Let $\|\cdot\|$ be a matrix norm. Define $$\|A\|' := \sup\left\{{\|AB\|\over \|B\|} : B \ne O\right\}.$$ Show that $$\|AC\|' \le \|A\|'\|C\|'$$ for any $A,C\in M_n$.
I'm having some difficulty proving the inequality unfortunately. Here's what I attempted so far:
$$\begin{align}\|AC\|' &= \sup\left\{{\|ACB\|\over \|B\|} : B \ne O\right\}\\ &\le\sup\left\{{\|AB\|\|C\|\over \|B\|} : B \ne O\right\}\\&=\|C\|\sup\left\{{\|AB\|\over \|B\|} : B \ne O\right\}\\ &=\|C\|\|A\|'.\end{align}$$
But I have no idea what I might even be able to do next.

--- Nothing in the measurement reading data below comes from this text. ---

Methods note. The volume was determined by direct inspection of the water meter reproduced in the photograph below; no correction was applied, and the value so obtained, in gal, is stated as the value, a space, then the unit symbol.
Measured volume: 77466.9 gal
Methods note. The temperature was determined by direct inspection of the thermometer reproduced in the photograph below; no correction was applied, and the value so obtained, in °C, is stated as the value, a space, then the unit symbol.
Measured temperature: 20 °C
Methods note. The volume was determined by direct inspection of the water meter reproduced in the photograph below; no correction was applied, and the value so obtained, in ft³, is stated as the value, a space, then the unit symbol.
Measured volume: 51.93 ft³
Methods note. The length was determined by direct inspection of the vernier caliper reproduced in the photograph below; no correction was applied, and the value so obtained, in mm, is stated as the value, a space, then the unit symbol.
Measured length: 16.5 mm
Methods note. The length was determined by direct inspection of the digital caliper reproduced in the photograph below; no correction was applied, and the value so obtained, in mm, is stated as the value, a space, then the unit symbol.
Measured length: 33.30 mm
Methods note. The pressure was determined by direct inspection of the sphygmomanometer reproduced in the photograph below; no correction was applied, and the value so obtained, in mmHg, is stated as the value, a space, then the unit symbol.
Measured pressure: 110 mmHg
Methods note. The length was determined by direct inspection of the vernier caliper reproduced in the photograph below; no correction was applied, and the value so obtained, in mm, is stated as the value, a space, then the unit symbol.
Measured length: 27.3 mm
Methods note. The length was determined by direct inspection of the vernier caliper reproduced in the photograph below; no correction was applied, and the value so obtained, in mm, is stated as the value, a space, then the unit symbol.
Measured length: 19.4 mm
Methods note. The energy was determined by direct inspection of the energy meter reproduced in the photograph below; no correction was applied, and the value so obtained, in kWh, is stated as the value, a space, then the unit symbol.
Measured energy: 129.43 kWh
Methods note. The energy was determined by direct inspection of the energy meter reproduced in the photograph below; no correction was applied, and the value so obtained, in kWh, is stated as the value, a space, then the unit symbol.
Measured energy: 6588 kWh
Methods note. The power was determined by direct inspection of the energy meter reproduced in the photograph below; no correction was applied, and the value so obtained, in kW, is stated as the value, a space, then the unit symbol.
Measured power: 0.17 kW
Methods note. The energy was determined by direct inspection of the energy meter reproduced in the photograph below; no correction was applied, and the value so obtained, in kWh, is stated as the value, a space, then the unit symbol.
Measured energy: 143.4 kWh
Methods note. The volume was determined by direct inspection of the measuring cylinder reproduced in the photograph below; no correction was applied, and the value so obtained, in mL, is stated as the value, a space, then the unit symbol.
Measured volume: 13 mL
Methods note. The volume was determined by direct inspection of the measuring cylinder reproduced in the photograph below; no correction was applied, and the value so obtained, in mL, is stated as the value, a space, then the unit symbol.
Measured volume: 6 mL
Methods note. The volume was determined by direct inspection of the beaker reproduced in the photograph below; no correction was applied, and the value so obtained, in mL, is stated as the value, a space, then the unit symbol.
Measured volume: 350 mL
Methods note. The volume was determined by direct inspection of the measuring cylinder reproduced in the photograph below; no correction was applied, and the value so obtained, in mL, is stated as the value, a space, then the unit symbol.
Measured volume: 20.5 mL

I know that for any $C\in M_n$ with $B\ne O$, $$\|CB\| \le \|C\|\|B\| \implies {\|CB\|\over\|B\|} \le \|C\|,$$ but this inequality goes the wrong way for me to try and invoke some kind of supremum argument which makes me think I'm going about this all wrong. Can anyone provide some kind of hint that I just might not be seeing?
You have $$ \frac{\|ACB\|}{\|B\|}=\frac{\|ACB\|}{\|CB\|}\,\frac{\|CB\|}{\|B\|}\leq\|A\|'\,\|C\|'. $$ Now take supremum over $B$.